(Collection entries)
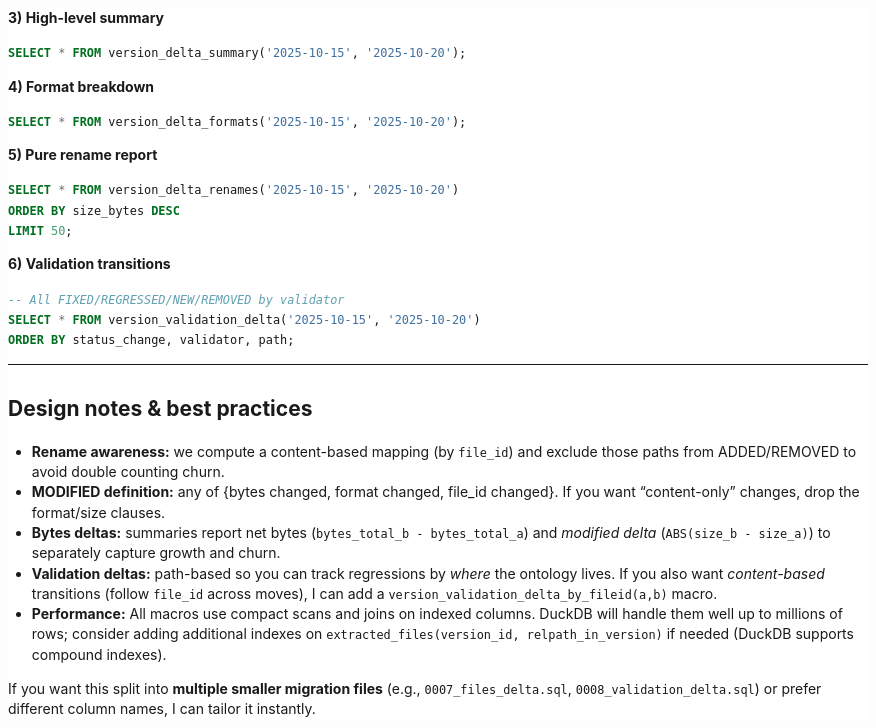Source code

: **3) High-level summary**

```sql
SELECT * FROM version_delta_summary('2025-10-15', '2025-10-20');
```

**4) Format breakdown**

```sql
SELECT * FROM version_delta_formats('2025-10-15', '2025-10-20');
```

**5) Pure rename report**

```sql
SELECT * FROM version_delta_renames('2025-10-15', '2025-10-20')
ORDER BY size_bytes DESC
LIMIT 50;
```

**6) Validation transitions**

```sql
-- All FIXED/REGRESSED/NEW/REMOVED by validator
SELECT * FROM version_validation_delta('2025-10-15', '2025-10-20')
ORDER BY status_change, validator, path;
```

---

## Design notes & best practices

* **Rename awareness:** we compute a content-based mapping (by `file_id`) and exclude those paths from ADDED/REMOVED to avoid double counting churn.
* **MODIFIED definition:** any of {bytes changed, format changed, file_id changed}. If you want “content-only” changes, drop the format/size clauses.
* **Bytes deltas:** summaries report net bytes (`bytes_total_b - bytes_total_a`) and *modified delta* (`ABS(size_b - size_a)`) to separately capture growth and churn.
* **Validation deltas:** path-based so you can track regressions by *where* the ontology lives. If you also want *content-based* transitions (follow `file_id` across moves), I can add a `version_validation_delta_by_fileid(a,b)` macro.
* **Performance:** All macros use compact scans and joins on indexed columns. DuckDB will handle them well up to millions of rows; consider adding additional indexes on `extracted_files(version_id, relpath_in_version)` if needed (DuckDB supports compound indexes).

If you want this split into **multiple smaller migration files** (e.g., `0007_files_delta.sql`, `0008_validation_delta.sql`) or prefer different column names, I can tailor it instantly.
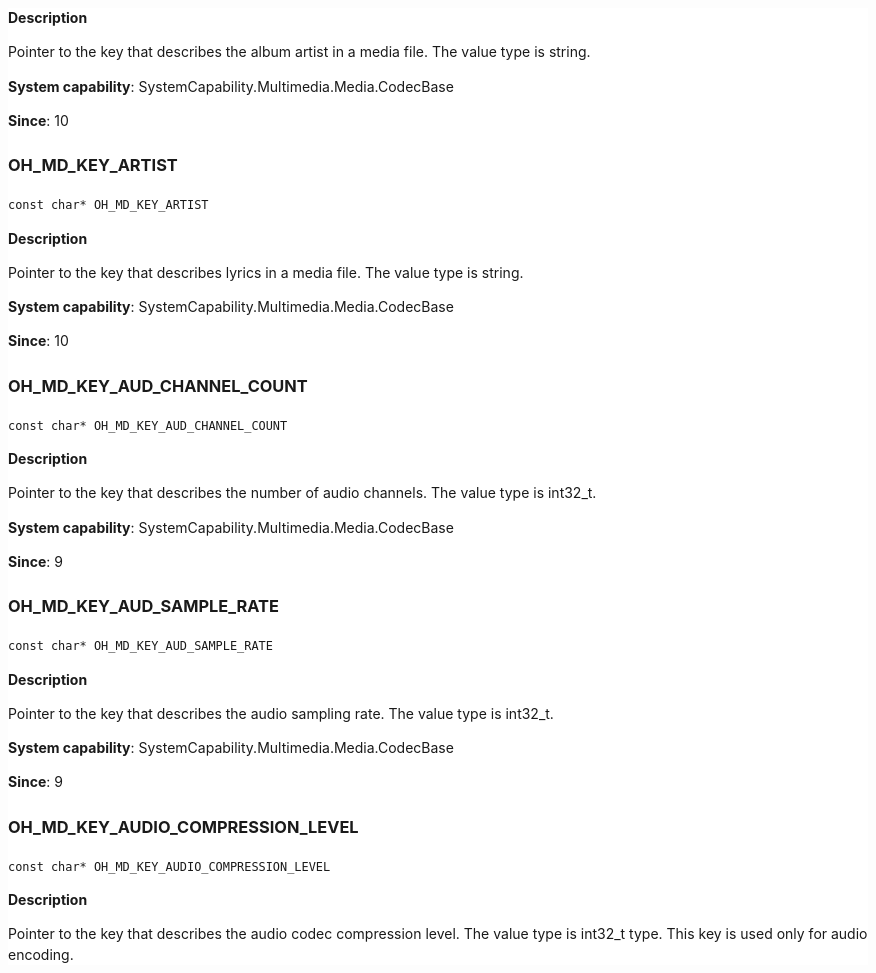 **Description**

Pointer to the key that describes the album artist in a media file. The value type is string.

**System capability**: SystemCapability.Multimedia.Media.CodecBase

**Since**: 10


### OH_MD_KEY_ARTIST

```
const char* OH_MD_KEY_ARTIST
```

**Description**

Pointer to the key that describes lyrics in a media file. The value type is string.

**System capability**: SystemCapability.Multimedia.Media.CodecBase

**Since**: 10


### OH_MD_KEY_AUD_CHANNEL_COUNT

```
const char* OH_MD_KEY_AUD_CHANNEL_COUNT
```

**Description**

Pointer to the key that describes the number of audio channels. The value type is int32_t.

**System capability**: SystemCapability.Multimedia.Media.CodecBase

**Since**: 9


### OH_MD_KEY_AUD_SAMPLE_RATE

```
const char* OH_MD_KEY_AUD_SAMPLE_RATE
```

**Description**

Pointer to the key that describes the audio sampling rate. The value type is int32_t.

**System capability**: SystemCapability.Multimedia.Media.CodecBase

**Since**: 9


### OH_MD_KEY_AUDIO_COMPRESSION_LEVEL

```
const char* OH_MD_KEY_AUDIO_COMPRESSION_LEVEL
```

**Description**

Pointer to the key that describes the audio codec compression level. The value type is int32_t type. This key is used only for audio encoding.
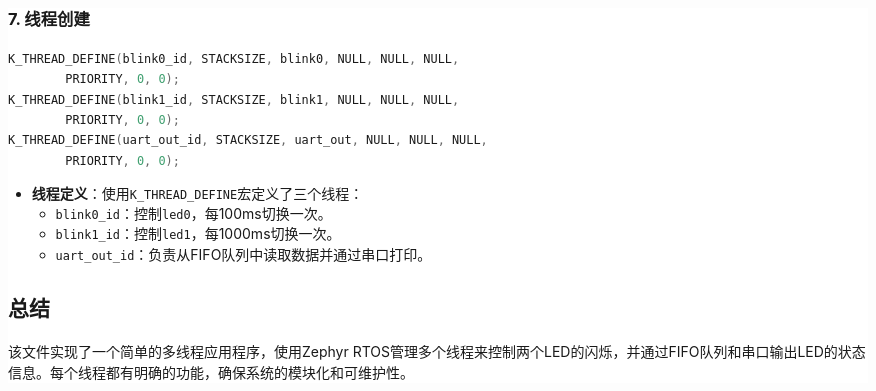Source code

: ### 7. 线程创建
```c
K_THREAD_DEFINE(blink0_id, STACKSIZE, blink0, NULL, NULL, NULL,
		PRIORITY, 0, 0);
K_THREAD_DEFINE(blink1_id, STACKSIZE, blink1, NULL, NULL, NULL,
		PRIORITY, 0, 0);
K_THREAD_DEFINE(uart_out_id, STACKSIZE, uart_out, NULL, NULL, NULL,
		PRIORITY, 0, 0);
```
- **线程定义**：使用`K_THREAD_DEFINE`宏定义了三个线程：
  - `blink0_id`：控制`led0`，每100ms切换一次。
  - `blink1_id`：控制`led1`，每1000ms切换一次。
  - `uart_out_id`：负责从FIFO队列中读取数据并通过串口打印。

## 总结
该文件实现了一个简单的多线程应用程序，使用Zephyr RTOS管理多个线程来控制两个LED的闪烁，并通过FIFO队列和串口输出LED的状态信息。每个线程都有明确的功能，确保系统的模块化和可维护性。







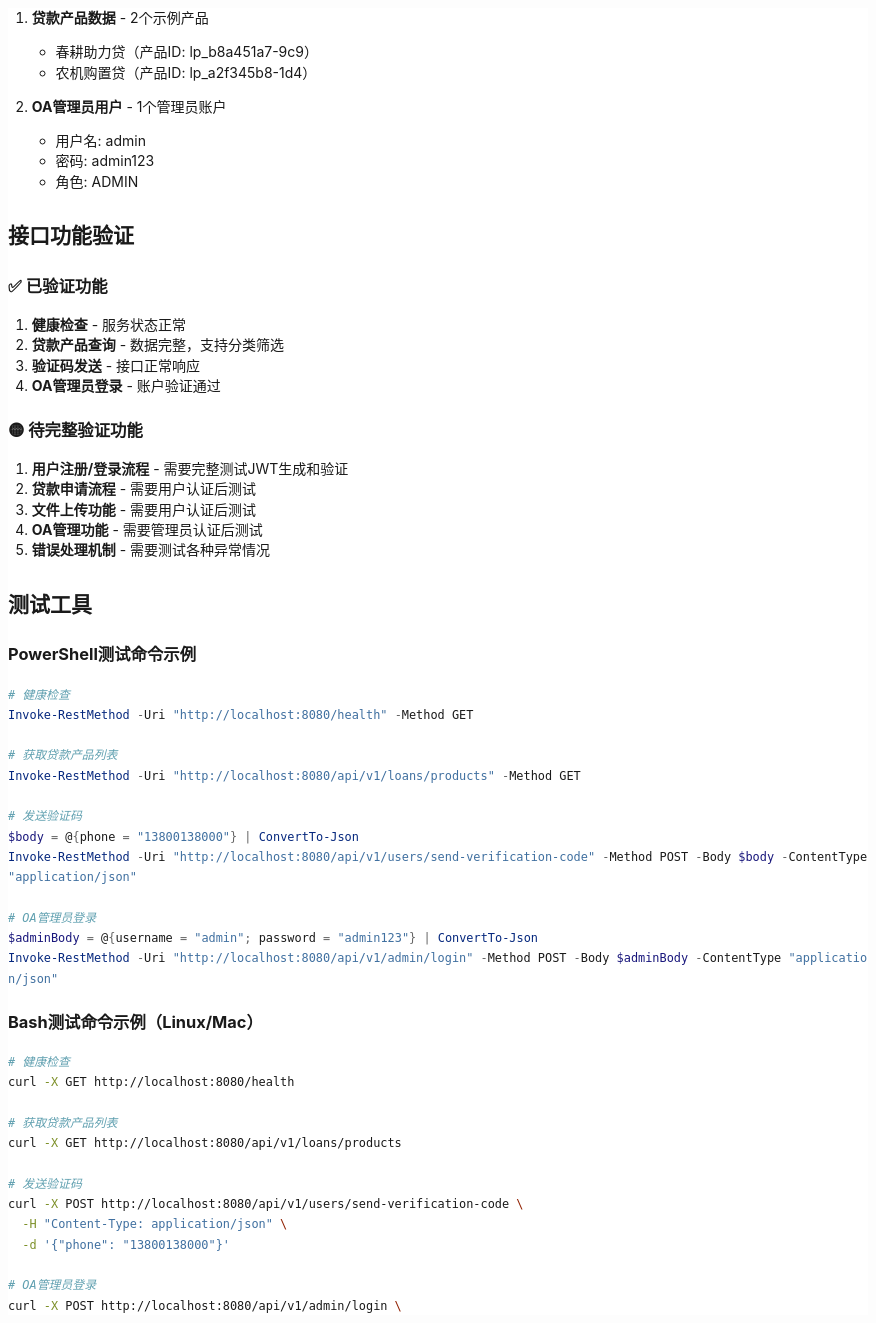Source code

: 1. **贷款产品数据** - 2个示例产品
   - 春耕助力贷（产品ID: lp_b8a451a7-9c9）
   - 农机购置贷（产品ID: lp_a2f345b8-1d4）

2. **OA管理员用户** - 1个管理员账户
   - 用户名: admin
   - 密码: admin123
   - 角色: ADMIN

## 接口功能验证

### ✅ 已验证功能

1. **健康检查** - 服务状态正常
2. **贷款产品查询** - 数据完整，支持分类筛选
3. **验证码发送** - 接口正常响应
4. **OA管理员登录** - 账户验证通过

### 🟡 待完整验证功能

1. **用户注册/登录流程** - 需要完整测试JWT生成和验证
2. **贷款申请流程** - 需要用户认证后测试
3. **文件上传功能** - 需要用户认证后测试
4. **OA管理功能** - 需要管理员认证后测试
5. **错误处理机制** - 需要测试各种异常情况

## 测试工具

### PowerShell测试命令示例

```powershell
# 健康检查
Invoke-RestMethod -Uri "http://localhost:8080/health" -Method GET

# 获取贷款产品列表
Invoke-RestMethod -Uri "http://localhost:8080/api/v1/loans/products" -Method GET

# 发送验证码
$body = @{phone = "13800138000"} | ConvertTo-Json
Invoke-RestMethod -Uri "http://localhost:8080/api/v1/users/send-verification-code" -Method POST -Body $body -ContentType "application/json"

# OA管理员登录
$adminBody = @{username = "admin"; password = "admin123"} | ConvertTo-Json
Invoke-RestMethod -Uri "http://localhost:8080/api/v1/admin/login" -Method POST -Body $adminBody -ContentType "application/json"
```

### Bash测试命令示例（Linux/Mac）

```bash
# 健康检查
curl -X GET http://localhost:8080/health

# 获取贷款产品列表
curl -X GET http://localhost:8080/api/v1/loans/products

# 发送验证码
curl -X POST http://localhost:8080/api/v1/users/send-verification-code \
  -H "Content-Type: application/json" \
  -d '{"phone": "13800138000"}'

# OA管理员登录
curl -X POST http://localhost:8080/api/v1/admin/login \
```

→ What the task asks: Tally of lines with the word "transitions": work out how many lines in the records hold it, and give that number only.

→ Solution for this task: 2